YellowAsteroid · 01/11/2024 20:57

£150 is a massive amount! He needs to learn to budget. He’s probably drinking it away … This will stop soon when end of term assessments bite.

YellowAsteroid · 01/11/2024 21:16

he has basically been adding all of another flatmates groceries to his shop - and paying for it. He says the flatmate is not getting any money at all from his parents and will pay him back when he gets a job (which he is looking for apparently)

@Laundryandtoil I don’t want to overreact, but this rings flight alarm bells for me. Over many years of teaching undergrads and being a personal tutor, I’ve seen a few situations with flatmates under stress taking advantage of other students (including one very ill student manipulating a flatmate into failing a course - it was horrendous).

First years can be quite naive and they are buoyed up by being independent and seeking to make friends and support flatmates. They sometimes don’t have good boundaries- your son is falling into this trap. Yes, he’s trying to be a good person and a friend to his flatmate, but it is not his problem.

If his flatmate really has no money (some parents are appalling) your DS could help him by getting him to go to the Students Union or Guild for a hardship grant to tide him over.

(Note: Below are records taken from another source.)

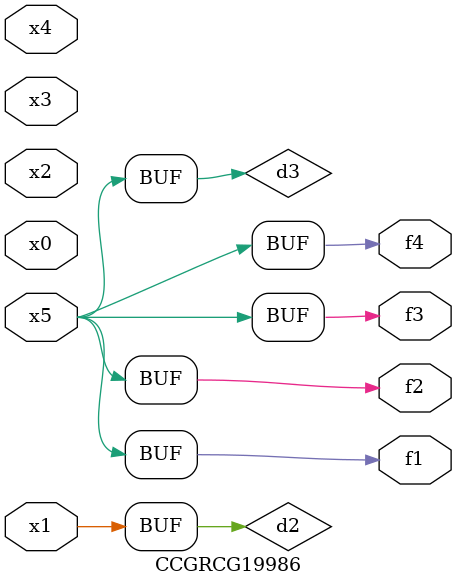
<source format=v>
module CCGRCG19986(
	input x0, x1, x2, x3, x4, x5,
	output f1, f2, f3, f4
);

	wire d1, d2, d3;

	not (d1, x5);
	or (d2, x1);
	xnor (d3, d1);
	assign f1 = d3;
	assign f2 = d3;
	assign f3 = d3;
	assign f4 = d3;
endmodule

</source>
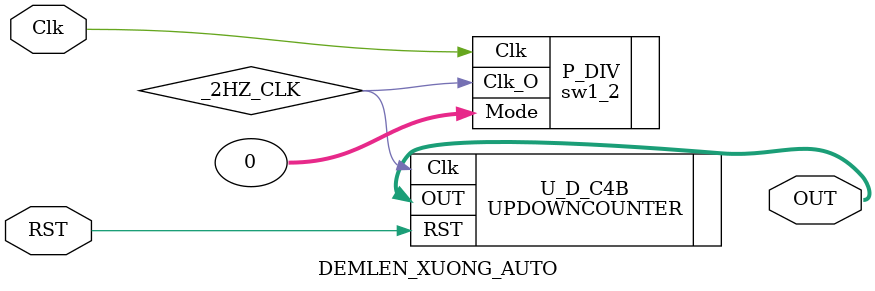
<source format=v>
`timescale 1ns / 1ps
`include "sw1_2.v"
`include "UPDOWNCOUNTER.v"
module DEMLEN_XUONG_AUTO(
	input Clk, 
	input RST,
	output [3:0] OUT);
	wire _2HZ_CLK;
	sw1_2 P_DIV(.Clk(Clk), .Mode(0), .Clk_O(_2HZ_CLK));
	UPDOWNCOUNTER U_D_C4B(.Clk(_2HZ_CLK), .RST(RST), .OUT(OUT));
endmodule
</source>
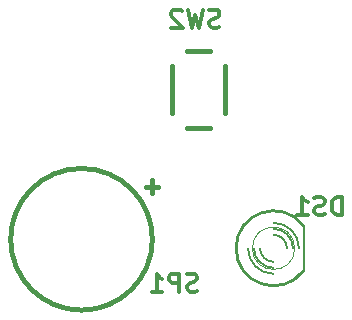
<source format=gbo>
G04 (created by PCBNEW (2013-07-07 BZR 4022)-stable) date 11/10/2014 7:57:12 PM*
%MOIN*%
G04 Gerber Fmt 3.4, Leading zero omitted, Abs format*
%FSLAX34Y34*%
G01*
G70*
G90*
G04 APERTURE LIST*
%ADD10C,0.00590551*%
%ADD11C,0.015*%
%ADD12C,0.008*%
%ADD13C,0.003*%
%ADD14C,0.01*%
%ADD15C,0.006*%
%ADD16C,0.012*%
G04 APERTURE END LIST*
G54D10*
G54D11*
X11806Y-12020D02*
X12594Y-12020D01*
X13086Y-12513D02*
X13086Y-14087D01*
X11806Y-14580D02*
X12495Y-14580D01*
X12495Y-14580D02*
X12594Y-14580D01*
X11314Y-12513D02*
X11314Y-14087D01*
X10859Y-16567D02*
X10465Y-16567D01*
X10662Y-16331D02*
X10662Y-16764D01*
X10662Y-18300D02*
G75*
G03X10662Y-18300I-2362J0D01*
G74*
G01*
G54D12*
X15720Y-17850D02*
X15720Y-19350D01*
G54D13*
X15407Y-18600D02*
G75*
G03X15407Y-18600I-707J0D01*
G74*
G01*
G54D14*
X15699Y-19350D02*
G75*
G02X15699Y-17849I-999J750D01*
G74*
G01*
G54D15*
X14700Y-19050D02*
G75*
G02X14250Y-18600I0J450D01*
G74*
G01*
X14700Y-18150D02*
G75*
G02X15150Y-18600I0J-450D01*
G74*
G01*
X14700Y-19250D02*
G75*
G02X14050Y-18600I0J650D01*
G74*
G01*
X14700Y-17950D02*
G75*
G02X15350Y-18600I0J-650D01*
G74*
G01*
X14700Y-19450D02*
G75*
G02X13850Y-18600I0J850D01*
G74*
G01*
X14700Y-17750D02*
G75*
G02X15550Y-18600I0J-850D01*
G74*
G01*
G54D16*
X12900Y-11214D02*
X12814Y-11242D01*
X12671Y-11242D01*
X12614Y-11214D01*
X12585Y-11185D01*
X12557Y-11128D01*
X12557Y-11071D01*
X12585Y-11014D01*
X12614Y-10985D01*
X12671Y-10957D01*
X12785Y-10928D01*
X12842Y-10900D01*
X12871Y-10871D01*
X12900Y-10814D01*
X12900Y-10757D01*
X12871Y-10700D01*
X12842Y-10671D01*
X12785Y-10642D01*
X12642Y-10642D01*
X12557Y-10671D01*
X12357Y-10642D02*
X12214Y-11242D01*
X12100Y-10814D01*
X11985Y-11242D01*
X11842Y-10642D01*
X11642Y-10700D02*
X11614Y-10671D01*
X11557Y-10642D01*
X11414Y-10642D01*
X11357Y-10671D01*
X11328Y-10700D01*
X11300Y-10757D01*
X11300Y-10814D01*
X11328Y-10900D01*
X11671Y-11242D01*
X11300Y-11242D01*
X12157Y-20014D02*
X12071Y-20042D01*
X11928Y-20042D01*
X11871Y-20014D01*
X11842Y-19985D01*
X11814Y-19928D01*
X11814Y-19871D01*
X11842Y-19814D01*
X11871Y-19785D01*
X11928Y-19757D01*
X12042Y-19728D01*
X12100Y-19700D01*
X12128Y-19671D01*
X12157Y-19614D01*
X12157Y-19557D01*
X12128Y-19500D01*
X12100Y-19471D01*
X12042Y-19442D01*
X11900Y-19442D01*
X11814Y-19471D01*
X11557Y-20042D02*
X11557Y-19442D01*
X11328Y-19442D01*
X11271Y-19471D01*
X11242Y-19500D01*
X11214Y-19557D01*
X11214Y-19642D01*
X11242Y-19700D01*
X11271Y-19728D01*
X11328Y-19757D01*
X11557Y-19757D01*
X10642Y-20042D02*
X10985Y-20042D01*
X10814Y-20042D02*
X10814Y-19442D01*
X10871Y-19528D01*
X10928Y-19585D01*
X10985Y-19614D01*
X16978Y-17492D02*
X16978Y-16892D01*
X16835Y-16892D01*
X16750Y-16921D01*
X16692Y-16978D01*
X16664Y-17035D01*
X16635Y-17150D01*
X16635Y-17235D01*
X16664Y-17350D01*
X16692Y-17407D01*
X16750Y-17464D01*
X16835Y-17492D01*
X16978Y-17492D01*
X16407Y-17464D02*
X16321Y-17492D01*
X16178Y-17492D01*
X16121Y-17464D01*
X16092Y-17435D01*
X16064Y-17378D01*
X16064Y-17321D01*
X16092Y-17264D01*
X16121Y-17235D01*
X16178Y-17207D01*
X16292Y-17178D01*
X16350Y-17150D01*
X16378Y-17121D01*
X16407Y-17064D01*
X16407Y-17007D01*
X16378Y-16950D01*
X16350Y-16921D01*
X16292Y-16892D01*
X16150Y-16892D01*
X16064Y-16921D01*
X15492Y-17492D02*
X15835Y-17492D01*
X15664Y-17492D02*
X15664Y-16892D01*
X15721Y-16978D01*
X15778Y-17035D01*
X15835Y-17064D01*
M02*

</source>
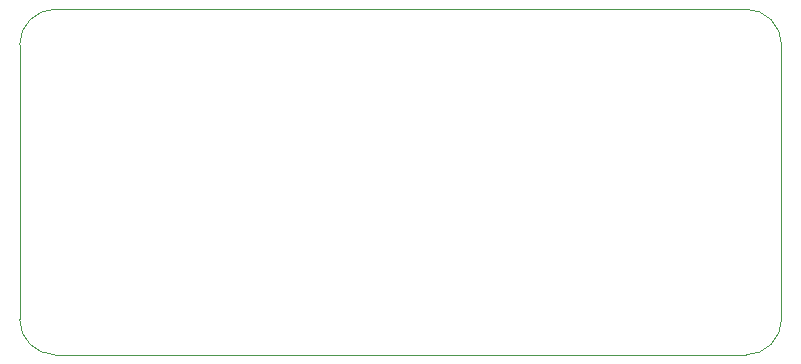
<source format=gbr>
G04 #@! TF.FileFunction,Profile,NP*
%FSLAX46Y46*%
G04 Gerber Fmt 4.6, Leading zero omitted, Abs format (unit mm)*
G04 Created by KiCad (PCBNEW 4.0.6) date Sunday, December 16, 2018 'PMt' 05:25:45 PM*
%MOMM*%
%LPD*%
G01*
G04 APERTURE LIST*
%ADD10C,0.100000*%
G04 APERTURE END LIST*
D10*
X78796356Y-64067611D02*
X78796356Y-87317611D01*
X78796356Y-64067611D02*
G75*
G02X81796356Y-61067611I3000000J0D01*
G01*
X140296356Y-61067611D02*
X81796356Y-61067611D01*
X140296356Y-61067611D02*
G75*
G02X143296356Y-64067611I0J-3000000D01*
G01*
X143296356Y-87317611D02*
X143296356Y-64067611D01*
X81796356Y-90317611D02*
G75*
G02X78796356Y-87317611I0J3000000D01*
G01*
X81796356Y-90317611D02*
X140296356Y-90317611D01*
X143296351Y-87322847D02*
G75*
G02X140296356Y-90317611I-2999995J5236D01*
G01*
M02*

</source>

Or the whole flat could cook one meal a day together to which they all contribute and then the flatmate with no money gets one meal at least! Or your DS could offer some of the meals he’s cooking l. But not adding a whole shop!

But I am sceptical that this flatmate has no money. Your DS taking responsibility for feeding his flatmate may slow said flatmate’s sense of urgency in getting a job.

Sorry to sound so cynical but I’ve had 30 years of dealing with some quite useless immature boys who will use anyone so they don’t have to make an effort.

TizerorFizz · 01/11/2024 22:54

I think most students spend their money on having a life as a student! It’s obviously not the same as home but could be a lot more exciting. Certainly different. Few have a luxury lifestyle but enjoying nights out and having a coffee with new friends is reasonable. Lots of students drink too much to begin with. Most calm down. I guess this DS isn’t buying wagyu beef for his flatmate!